THE TASKS
a) In the passage on spatial k nearest neighbours, which distance function is named as the most common?
b) Carry on the passage on spatial k nearest neighbours, starting right after its final sentence.

SOURCE PASSAGE
** Begin **

Spatial K Nearest Neighbours

Runnable notebook based python example available, see here
Also, reference SpatialKNN code-level APIs Python | Scala for any additions or changes

Intro

Nearest neighbour problem is defined as finding an observation from a set S that is the most similar to the given observation O. The similarity is defined by a distance function d(O, S[i]). The most common distance function is the Euclidean. The nearest neighbour problem is a special case of the k-nearest neighbour problem, where k=1. The k-nearest neighbour problem is defined as finding k observations from a set S that are the most similar to the given observation O.

** End **

SUPPLIED RECORDS
** Begin **

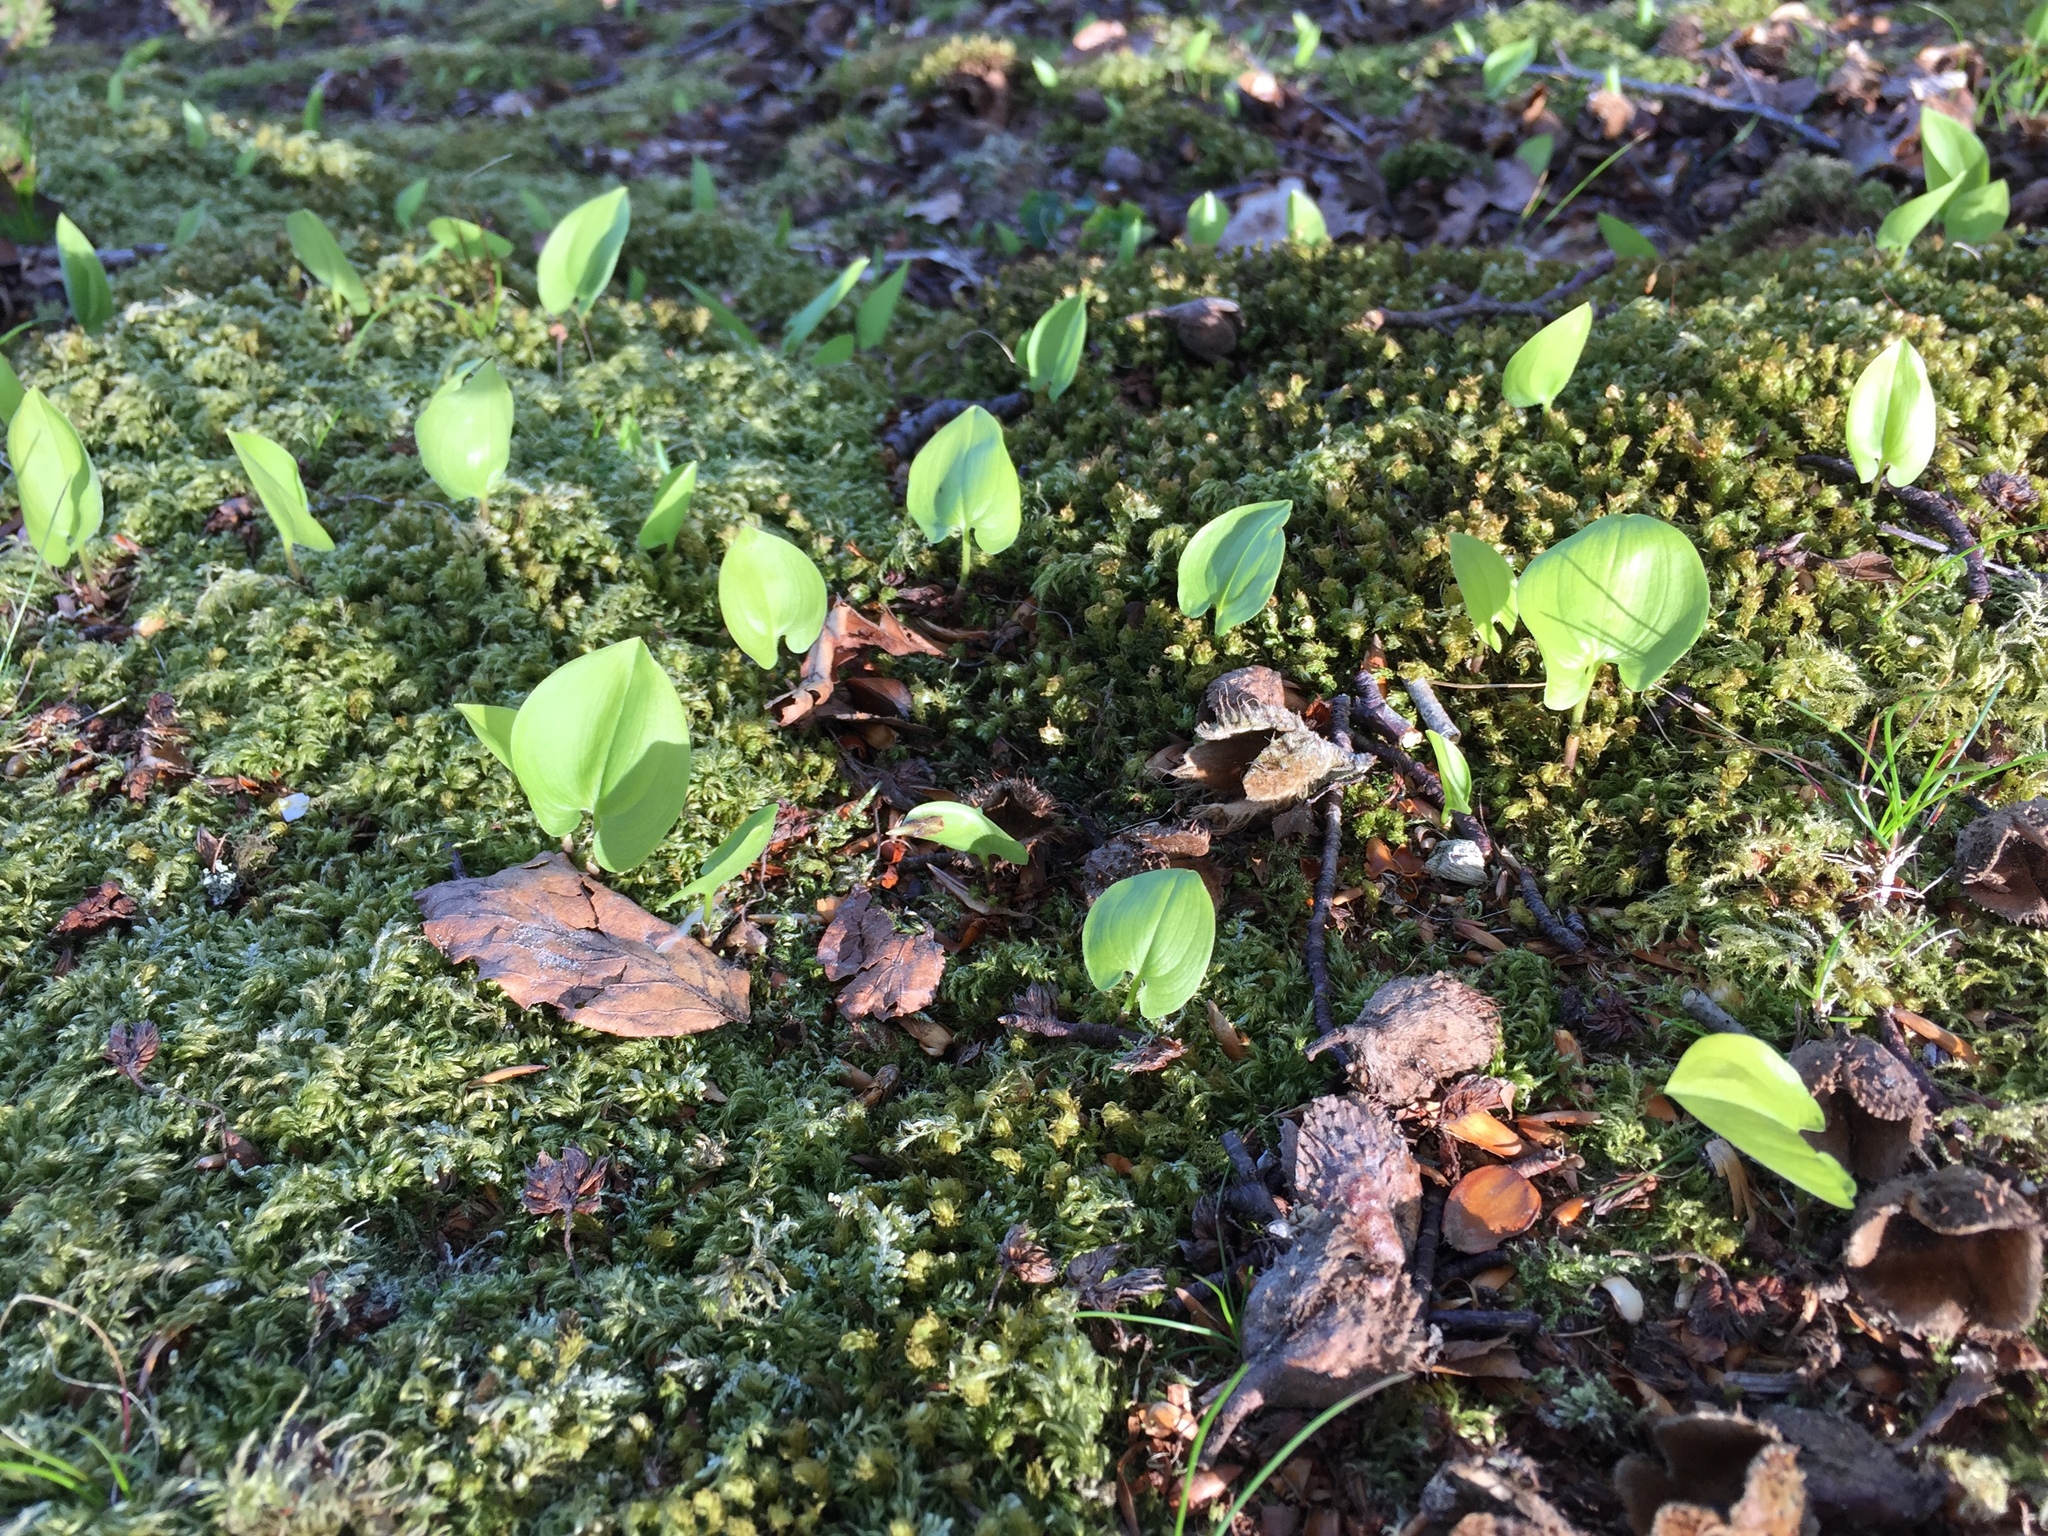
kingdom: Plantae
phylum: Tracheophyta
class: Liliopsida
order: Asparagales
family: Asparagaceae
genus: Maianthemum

** End **
** Begin **

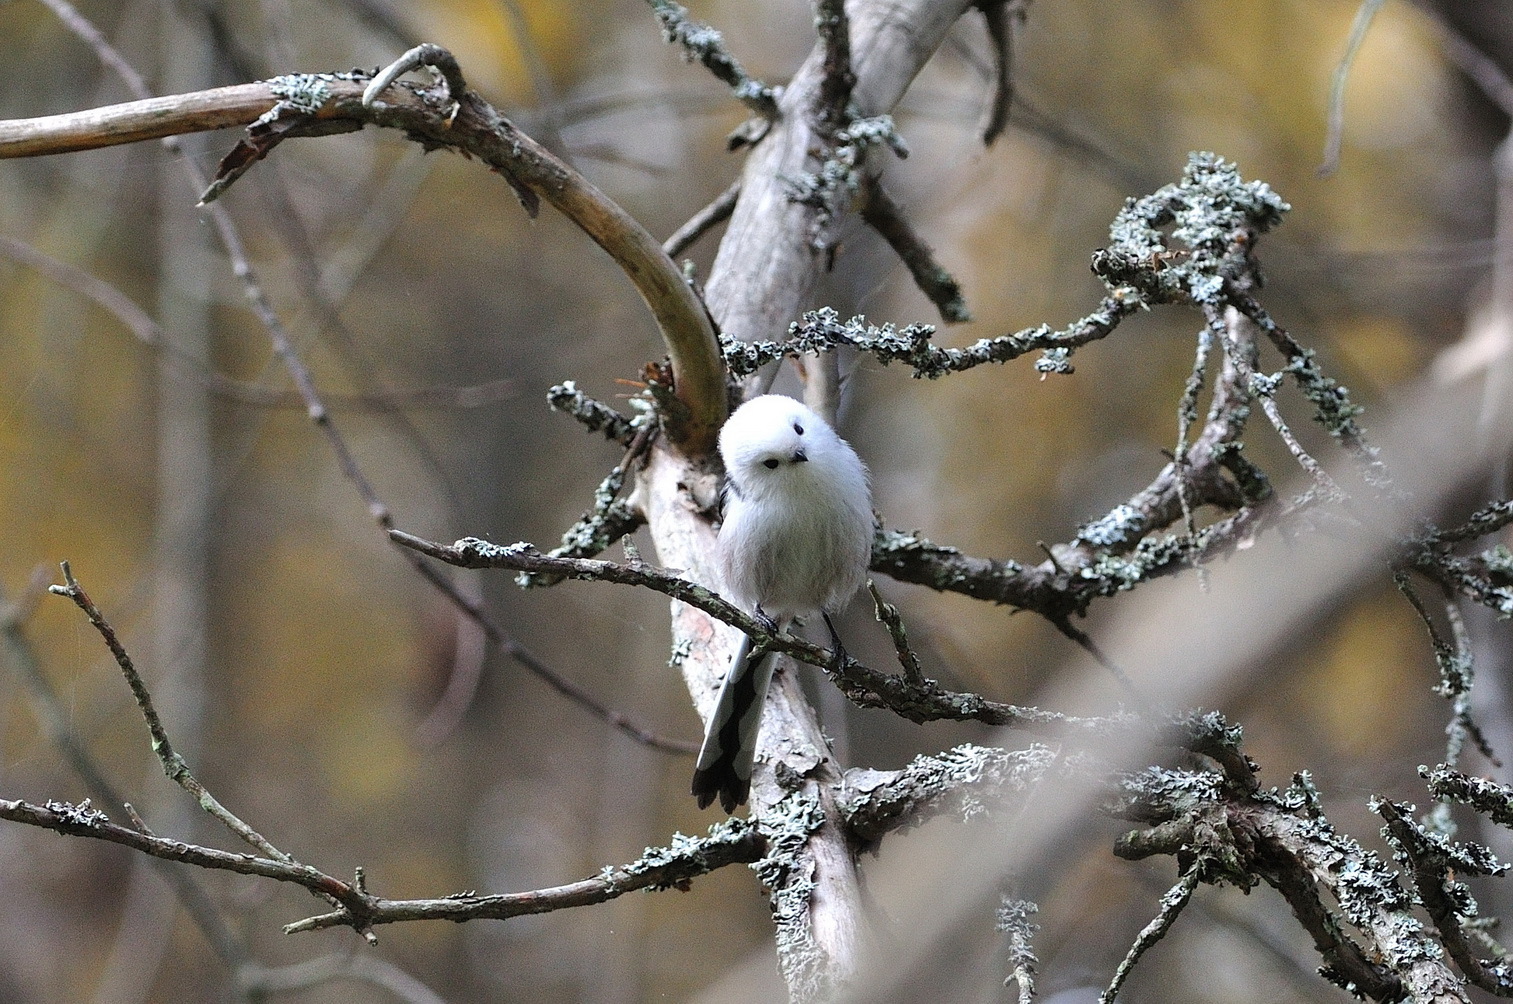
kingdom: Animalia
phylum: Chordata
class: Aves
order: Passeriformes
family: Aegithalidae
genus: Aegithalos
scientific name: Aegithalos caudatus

** End **
** Begin **

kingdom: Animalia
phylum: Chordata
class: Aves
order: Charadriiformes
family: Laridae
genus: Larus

** End **

THE REPLIES
a) The Euclidean distance function.

b)
../_images/nearest_neighbour.png — Fig 1. Nearest neighbour problem

We define spatial k-nearest neighbour problem as finding k observations from a set of candidates C that are the most similar to the given a landmark L[i], where the similarity is defined by a distance function d(L[i], S[j]) = st_distance(L[i], S[j]). In our case we further define the similarity as the inverse of the distance, so the most similar observation is the one with the smallest distance. ST_Distance function is defined as the shortest distance between two geometries in projected units. We do not restrict the type of geometries that can be used in the problem. The only requirement is that the geometries must be in the same coordinate system.

Spatial KNN as a Join Relation

The traditional definition of the nearest neighbour problem is defined as: “given a set S of points in a space M and a query point q in M, find the point in S that is closest to q”. We have relaxed this definition by allowing the query point to be a set of points. In our case the result of the nearest neighbour problem is a set of geometries from the candidates set C that are closest to each query geometry from the set of landmarks L. This in effect formulates a join condition where a point pair (L[i], C[j]) is a match if st_distance(L[i], C[j]) <= st_distance(L[i], C[k]) where C[k] is the kth nearest neighbour of L[i].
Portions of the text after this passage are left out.